• YOUR INSTRUCTIONS
Transcribe every entry that follows exactly, omitting all pictures.

--- WORKING DATA Enclosed Below ---

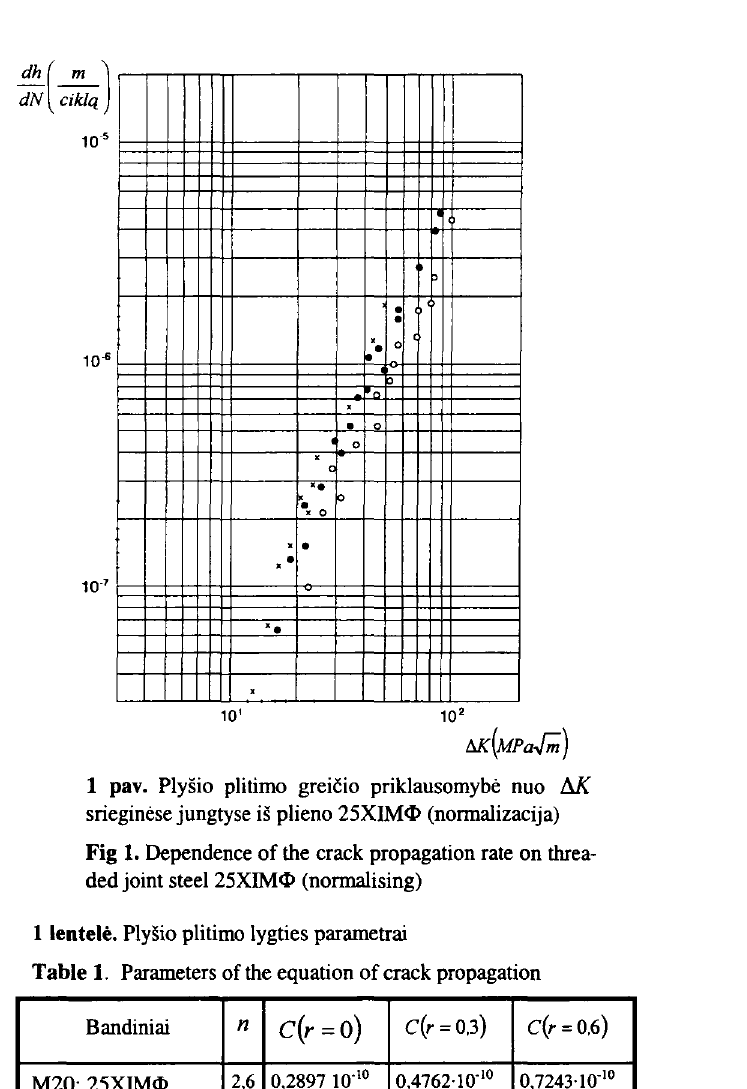
Fig 1. Dependence of the crack propagation rate on threa ded joint steel25XIM<I> (normalising) 1 lentele. Plysio plitimo lygties parametrai Table 1. Parameters of the equation of crack propagation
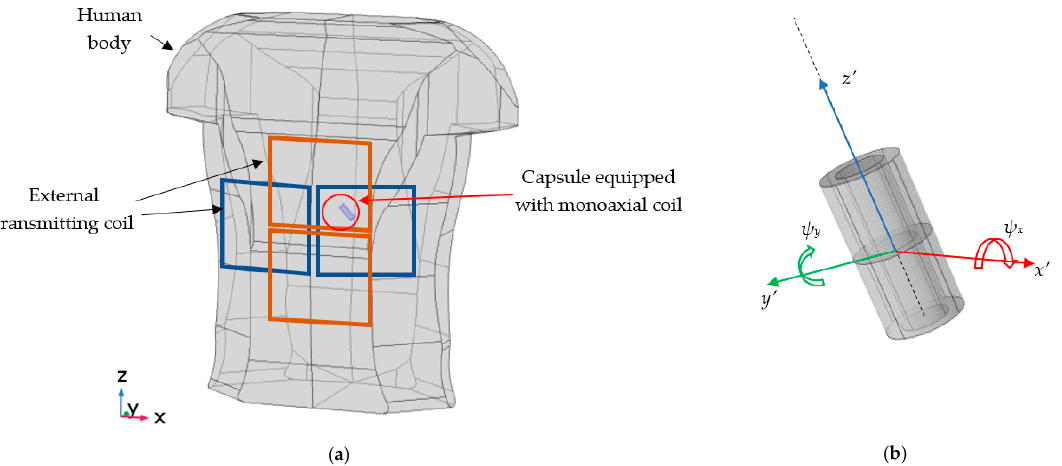
Figure 1. Proposed WPT setup. ( a ) Transmitter coil array consisting of 4 wearable rectangular coils. ( b ) Local coordinate system for a cylindrical capsule.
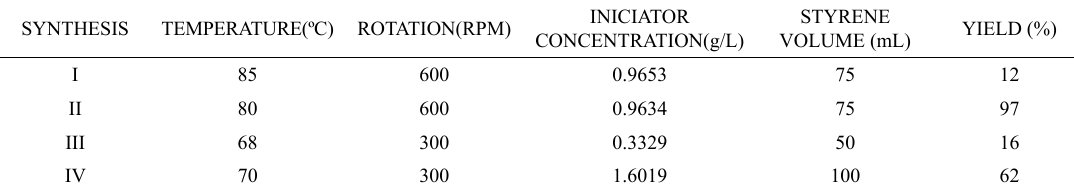
Table 1. Parameters for synthesis of latex beads.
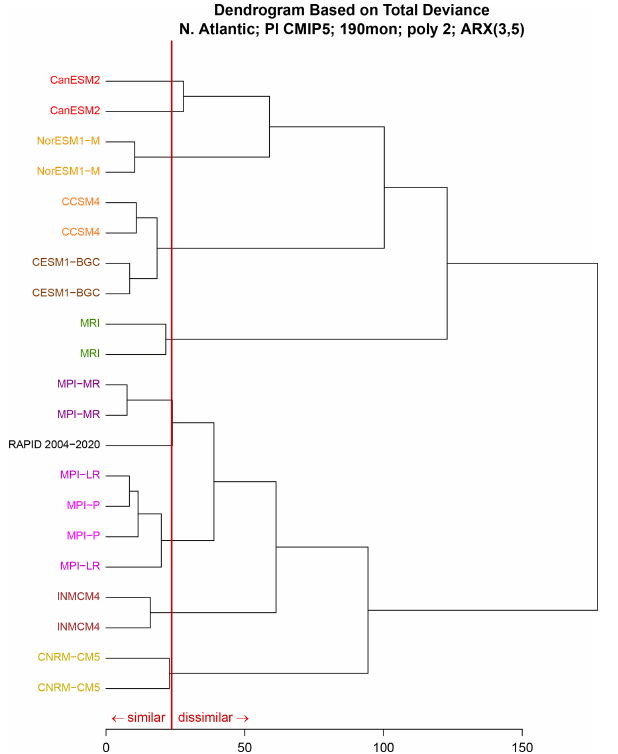
Figure 8. A dendogram showing clusters based on total deviance D (cid:127) . All time series are of length 190 months. Two independent 0 : 3 time series from the same CMIP5 model are included in the cluster analysis. The vertical red line shows the 5% significance level for the deviance. Leaves joined to the left of the significance line are statistically indistinguishable from each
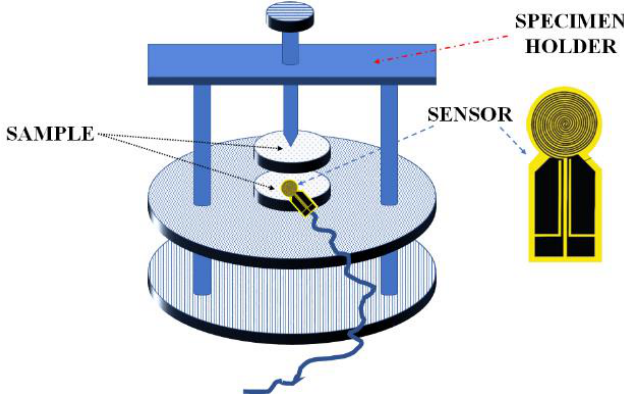
Figure 14. Double-spiral sensor for the TPS method, redrawn considering [115]. The sensor is heated by an electric current flowing through it, and, consequently, its electrical resistance increases with temperature dependent on time. If the tested material is opaque under thermal radiation, the heat generated by the sensor is exclusively delivered to the sample by conduction. Then, the temperature increase in the sensor, ∆ T , can be split up into two parts: where ∆ T i is the temperature difference across the sensor insulation layer, which combines the effects of the thermal contact resistance and the adhesive between the heat element and the insulation layer of the sensor, and τ is the dimensionless time (Fourier number) defined √ α t / r 2 , with α representing the thermal diffusivity of the sample, and r the radius of as τ = the outermost ring of the sensor. ∆ T ( τ ) is the temperature rise in the sensor outer surface. In particular, when its double-spiral configuration is approximated by equally spaced concentric circular line sources, the term ∆ T ( τ ) is described by the following equation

--- End of Enclosed WORKING DATA ---

• EXERCISE RESPONSE
Fig 1. Dependence of the crack propagation rate on threa ded joint steel25XIM<I> (normalising) 1 lentele. Plysio plitimo lygties parametrai Table 1. Parameters of the equation of crack propagation
Figure 1. Proposed WPT setup. ( a ) Transmitter coil array consisting of 4 wearable rectangular coils. ( b ) Local coordinate system for a cylindrical capsule.
Table 1. Parameters for synthesis of latex beads.
Figure 8. A dendogram showing clusters based on total deviance D (cid:127) . All time series are of length 190 months. Two independent 0 : 3 time series from the same CMIP5 model are included in the cluster analysis. The vertical red line shows the 5% significance level for the deviance. Leaves joined to the left of the significance line are statistically indistinguishable from each
Figure 14. Double-spiral sensor for the TPS method, redrawn considering [115]. The sensor is heated by an electric current flowing through it, and, consequently, its electrical resistance increases with temperature dependent on time. If the tested material is opaque under thermal radiation, the heat generated by the sensor is exclusively delivered to the sample by conduction. Then, the temperature increase in the sensor, ∆ T , can be split up into two parts: where ∆ T i is the temperature difference across the sensor insulation layer, which combines the effects of the thermal contact resistance and the adhesive between the heat element and the insulation layer of the sensor, and τ is the dimensionless time (Fourier number) defined √ α t / r 2 , with α representing the thermal diffusivity of the sample, and r the radius of as τ = the outermost ring of the sensor. ∆ T ( τ ) is the temperature rise in the sensor outer surface. In particular, when its double-spiral configuration is approximated by equally spaced concentric circular line sources, the term ∆ T ( τ ) is described by the following equation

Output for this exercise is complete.